On 23 February 2012, Vessix Vascular announced initial patient treatments in the international multicentre REDUCE-HTN renal denervation clinical study for uncontrolled hypertension. REDUCE-HTN is a non-randomised, prospective, single cohort, 64-patient clinical study designed to validate the clinical performance of the Vessix V2 Renal Denervation System for medication-resistant hypertensive patients. Renal denervation is a new percutaneous catheter-based procedure that disrupts renal sympathetic nerves whose hyperactivity leads to abnormally high blood pressure.
The renal denervation procedures employing the Vessix balloon catheter were performed at Paracelsus Medical University in Salzburg, Austria, by Uta Hoppe.
The first patient treated was 39 years old with pre-treatment blood pressure readings of 174/114mmHg despite taking four anti-hypertensive medications.
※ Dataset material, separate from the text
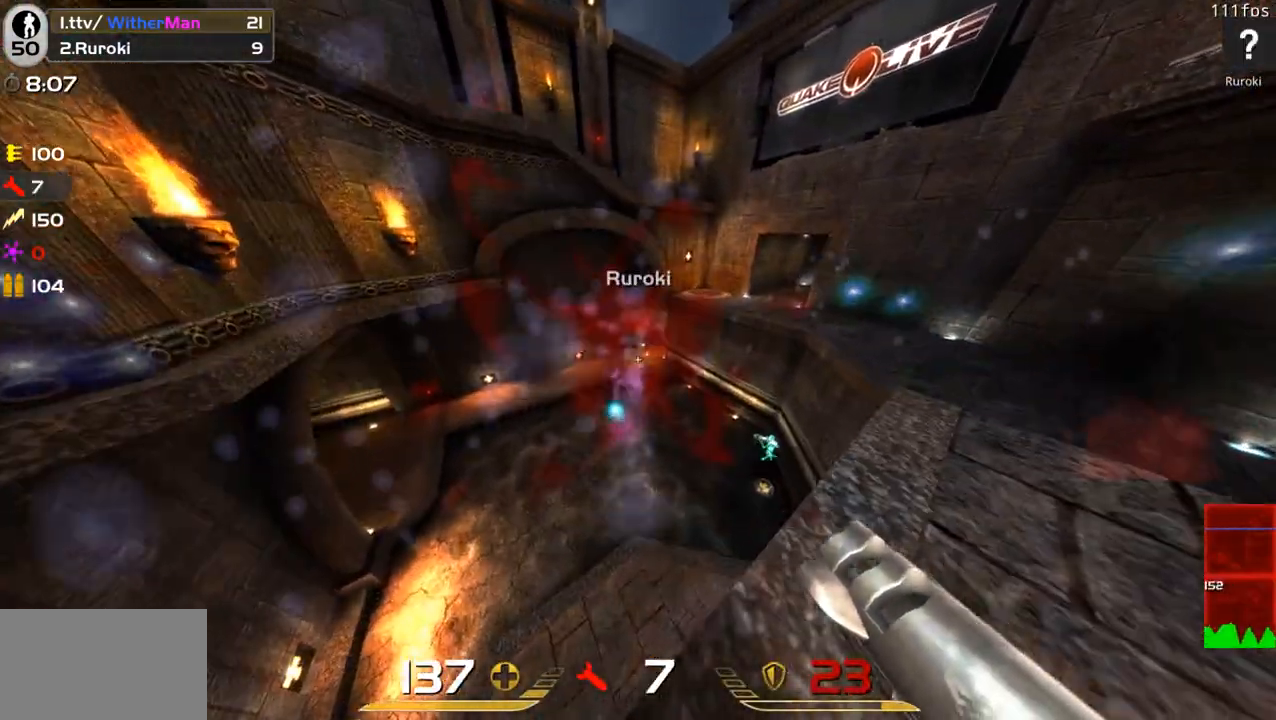
{"keys": ["a", "s"], "mouse": [], "events": [[33, "a", "down"], [83, "d", "up"], [133, "d", "down"], [133, "s", "up"], [166, "a", "up"], [216, "mouse_left", "down"], [266, "a", "down"], [316, "d", "up"], [366, "mouse_left", "up"], [366, "s", "down"]]}
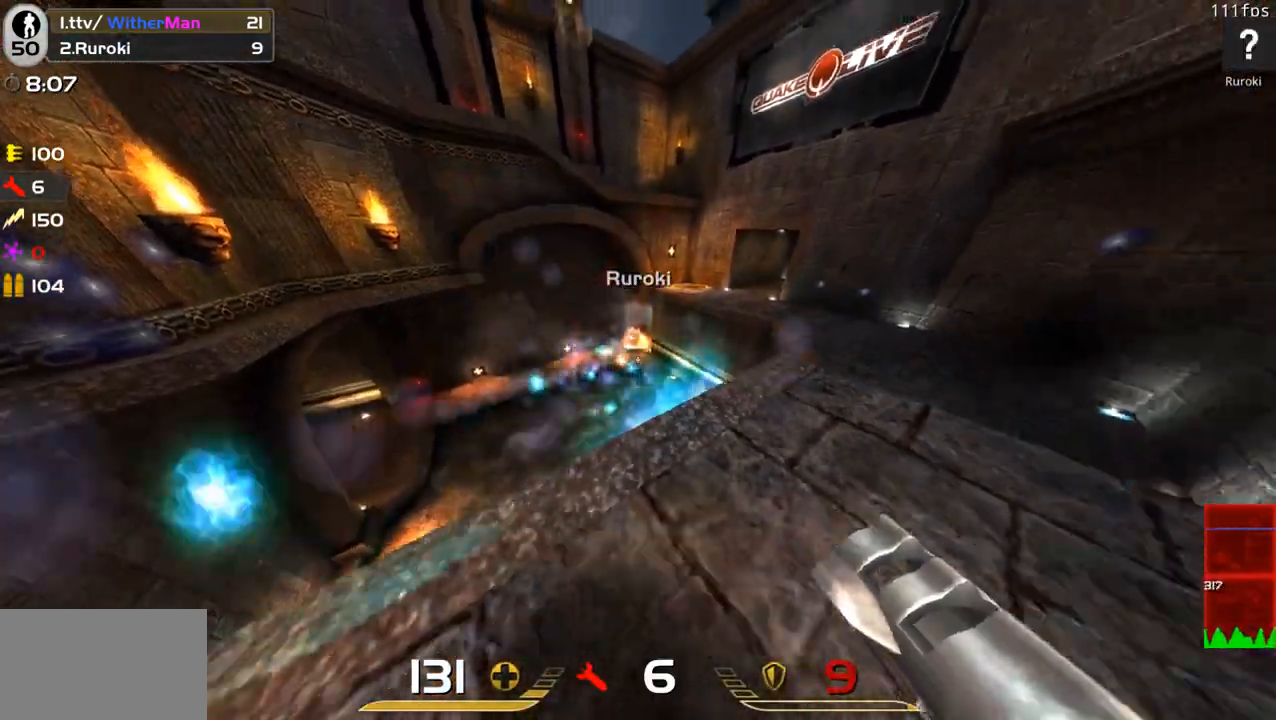
{"keys": ["d", "w"], "mouse": [], "events": [[183, "s", "up"], [333, "a", "up"], [333, "d", "down"], [383, "w", "down"]]}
The second patient was 44 years old with a blood pressure of 168/106mmHg despite taking six anti-hypertensive medications.
“We found the catheter easy to use and quite efficient in terms of therapy time. Moreover, the patient required modest amounts of intravenous anxiolytics and narcotics since the therapy was delivered in a matter of seconds,” said Hoppe following the procedure. “We will, of course, closely monitor the patients and are optimistic that the Vessix approach will produce a measurable reduction in blood pressure.”
By design, all patients enrolled in the study have a baseline systolic blood pressure greater than 160mmHg despite being treated by at least three anti-hypertensive drugs. The 10-centre REDUCE-HTN study will enrol patients at leading medical centres in Austria, Belgium, Germany, Switzerland, France, The Netherlands and Australia. The study, which calls for patients to be followed for 24 months, will capture post-treatment office-based and ambulatory blood pressure measurements at various time points in accordance with internationally recognized guidelines. In addition to assessing the patient’s clinical condition, the renal arteries of treated patients will be imaged at various time points post-treatment to confirm safety of the procedure.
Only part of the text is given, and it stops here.